Article Text
Abstract
Background A study of pre-morbid lifestyle in 154 individuals in Australasia published in 2010 made two findings. Firstly, a passive lifestyle can be a preclinical expression of HD. Secondly, and more importantly, the higher levels of lifestyle passivity associated with those showing an earlier age at onset (AO) is in part independent of the HD mutation, suggesting that overcoming the tendency to be passive may delay onset.
Aims To undertake a replication study in a European cohort through EHDN.
Methods The Australian questionnaire was modified to reflect cultural differences and translated into Czech, French, German, Italian, Norwegian, Polish, Spanish and Swedish. Trained interviewers in 30 centres gathered data from 194 individuals with early symptomatic HD to ascertain pre-morbid lifestyle, including participation in leisure and non-leisure activities (education, occupation and domestic duties). Activities were classified as physical, intellectual or passive, and scores were generated under the categories leisure, non-leisure and total lifestyle, and data were matched with the individual’s AO and HTT CAG repeat length.
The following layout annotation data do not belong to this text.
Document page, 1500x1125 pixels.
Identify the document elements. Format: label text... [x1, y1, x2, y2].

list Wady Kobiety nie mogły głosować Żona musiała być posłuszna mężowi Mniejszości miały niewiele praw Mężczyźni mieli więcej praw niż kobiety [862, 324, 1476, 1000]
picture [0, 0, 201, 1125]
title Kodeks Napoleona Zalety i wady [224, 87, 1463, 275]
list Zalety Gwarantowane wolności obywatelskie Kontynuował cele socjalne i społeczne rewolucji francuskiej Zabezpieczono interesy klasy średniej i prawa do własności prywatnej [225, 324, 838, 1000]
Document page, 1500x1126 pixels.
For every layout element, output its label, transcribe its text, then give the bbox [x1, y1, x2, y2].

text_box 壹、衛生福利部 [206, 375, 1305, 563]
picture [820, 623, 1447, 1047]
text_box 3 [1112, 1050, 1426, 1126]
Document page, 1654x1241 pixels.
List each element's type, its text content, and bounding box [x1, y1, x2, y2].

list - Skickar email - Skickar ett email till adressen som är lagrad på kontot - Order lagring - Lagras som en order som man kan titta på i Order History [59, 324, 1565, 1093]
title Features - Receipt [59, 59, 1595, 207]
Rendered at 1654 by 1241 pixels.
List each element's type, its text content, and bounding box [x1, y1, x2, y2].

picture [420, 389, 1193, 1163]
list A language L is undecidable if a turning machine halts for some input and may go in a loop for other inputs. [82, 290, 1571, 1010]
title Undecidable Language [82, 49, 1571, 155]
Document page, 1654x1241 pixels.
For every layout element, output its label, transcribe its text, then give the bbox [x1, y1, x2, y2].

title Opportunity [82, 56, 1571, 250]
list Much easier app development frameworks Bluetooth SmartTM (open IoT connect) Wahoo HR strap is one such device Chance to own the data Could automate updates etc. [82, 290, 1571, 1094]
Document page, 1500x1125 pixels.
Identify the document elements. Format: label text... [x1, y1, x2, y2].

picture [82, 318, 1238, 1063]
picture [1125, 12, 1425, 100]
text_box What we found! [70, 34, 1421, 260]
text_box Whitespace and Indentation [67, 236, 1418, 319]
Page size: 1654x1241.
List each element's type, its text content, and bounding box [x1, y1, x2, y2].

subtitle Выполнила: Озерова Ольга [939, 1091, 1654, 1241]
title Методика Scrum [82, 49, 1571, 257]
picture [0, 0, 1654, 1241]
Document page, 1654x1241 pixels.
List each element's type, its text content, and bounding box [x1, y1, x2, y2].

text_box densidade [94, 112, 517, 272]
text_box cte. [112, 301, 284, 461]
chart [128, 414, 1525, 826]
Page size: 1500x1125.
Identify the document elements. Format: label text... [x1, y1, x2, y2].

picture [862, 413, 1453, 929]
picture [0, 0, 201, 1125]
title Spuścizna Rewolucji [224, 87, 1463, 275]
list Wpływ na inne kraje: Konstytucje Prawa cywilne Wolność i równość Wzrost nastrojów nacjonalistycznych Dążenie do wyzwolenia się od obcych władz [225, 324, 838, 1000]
Results The mean AO was 44.4 years (range 16–71) There were strong inverse correlations between AO and both CAG repeat length (r=-0.68, p < 0.001) and a lifestyle that includes higher levels of passive activity (r = -0.22, p < 0.001), though not with higher levels of intellectual or physical activity. CAG repeat length and average pre-morbid lifestyle passivity were also strongly associated (r= + 0.32, p < 0.001). Details of the breakdown into leisure and non-leisure aspects of lifestyle and into activity data for various life stages (teens, 20s/30s and 40s/50s) will be presented.
Conclusions The data support the contention that passivity can be a pre-clinical manifestation of disease and that there may be a considerable impact of lifestyle on the age of onset.